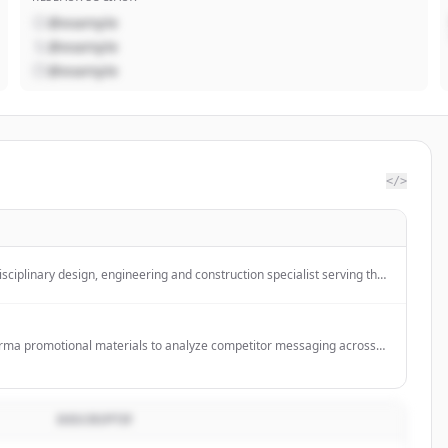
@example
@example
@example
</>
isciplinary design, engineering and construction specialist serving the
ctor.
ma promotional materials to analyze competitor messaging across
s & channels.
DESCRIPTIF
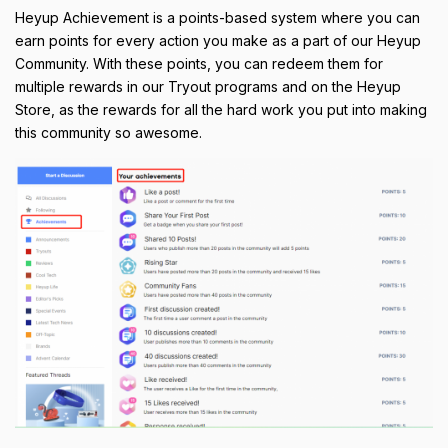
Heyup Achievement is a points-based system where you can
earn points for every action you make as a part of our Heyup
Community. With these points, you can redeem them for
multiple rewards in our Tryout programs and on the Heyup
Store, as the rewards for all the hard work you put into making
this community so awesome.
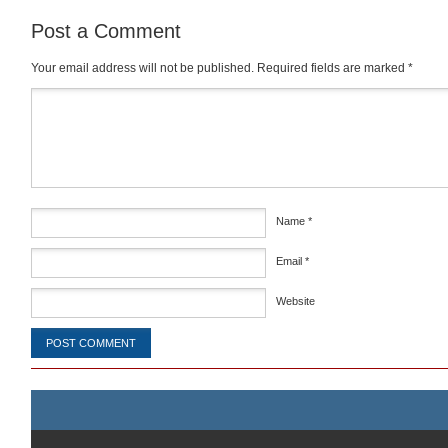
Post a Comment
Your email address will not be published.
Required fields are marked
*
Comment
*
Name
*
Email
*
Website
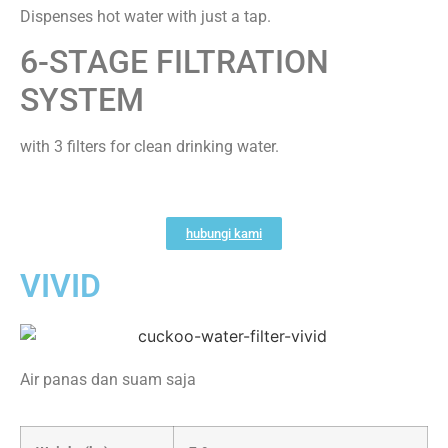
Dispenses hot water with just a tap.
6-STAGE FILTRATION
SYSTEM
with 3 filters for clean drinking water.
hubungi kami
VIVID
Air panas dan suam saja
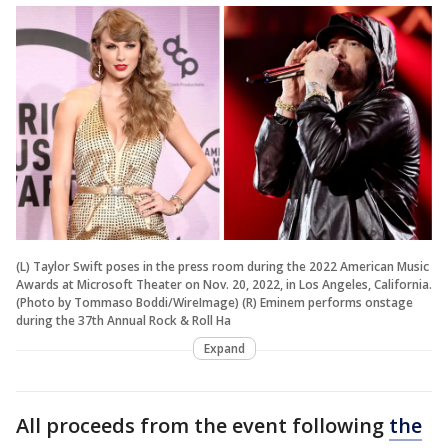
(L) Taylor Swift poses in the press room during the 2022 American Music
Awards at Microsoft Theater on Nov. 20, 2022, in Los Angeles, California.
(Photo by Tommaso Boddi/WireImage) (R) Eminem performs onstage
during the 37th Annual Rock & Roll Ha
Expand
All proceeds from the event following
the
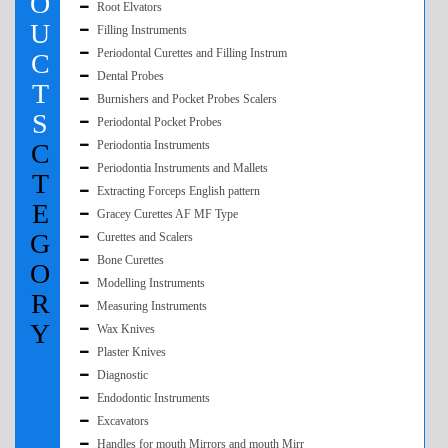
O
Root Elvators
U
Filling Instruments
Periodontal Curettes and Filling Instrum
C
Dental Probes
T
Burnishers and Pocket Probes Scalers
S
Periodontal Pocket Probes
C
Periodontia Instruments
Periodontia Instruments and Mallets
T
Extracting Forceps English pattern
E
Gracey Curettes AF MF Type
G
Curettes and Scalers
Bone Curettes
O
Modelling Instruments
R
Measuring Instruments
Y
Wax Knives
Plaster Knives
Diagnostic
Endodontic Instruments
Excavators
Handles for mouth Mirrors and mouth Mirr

◆ ◆ ◆ ◆ ◆

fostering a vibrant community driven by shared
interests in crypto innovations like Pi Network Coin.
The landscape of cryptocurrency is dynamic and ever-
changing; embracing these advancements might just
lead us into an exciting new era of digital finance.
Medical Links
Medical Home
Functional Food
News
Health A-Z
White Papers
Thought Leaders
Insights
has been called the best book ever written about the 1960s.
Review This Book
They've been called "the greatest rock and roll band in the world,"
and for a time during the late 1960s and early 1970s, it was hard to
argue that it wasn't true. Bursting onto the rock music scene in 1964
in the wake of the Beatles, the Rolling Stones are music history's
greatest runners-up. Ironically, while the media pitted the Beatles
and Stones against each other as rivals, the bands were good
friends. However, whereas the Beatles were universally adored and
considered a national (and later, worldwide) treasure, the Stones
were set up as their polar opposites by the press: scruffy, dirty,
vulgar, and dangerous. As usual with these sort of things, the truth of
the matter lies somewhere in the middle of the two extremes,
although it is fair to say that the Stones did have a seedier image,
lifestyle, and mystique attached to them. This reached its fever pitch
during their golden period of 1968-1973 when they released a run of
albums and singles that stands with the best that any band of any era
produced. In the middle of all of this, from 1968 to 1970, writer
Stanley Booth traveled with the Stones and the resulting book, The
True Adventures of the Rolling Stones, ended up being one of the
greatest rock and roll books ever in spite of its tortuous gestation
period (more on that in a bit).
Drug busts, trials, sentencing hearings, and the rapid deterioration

◆ ◆ ◆ ◆ ◆

• [Requirement]
Work through the data and report how many of its lines hold the word "best", giving only the figure.

• [Your solution]
2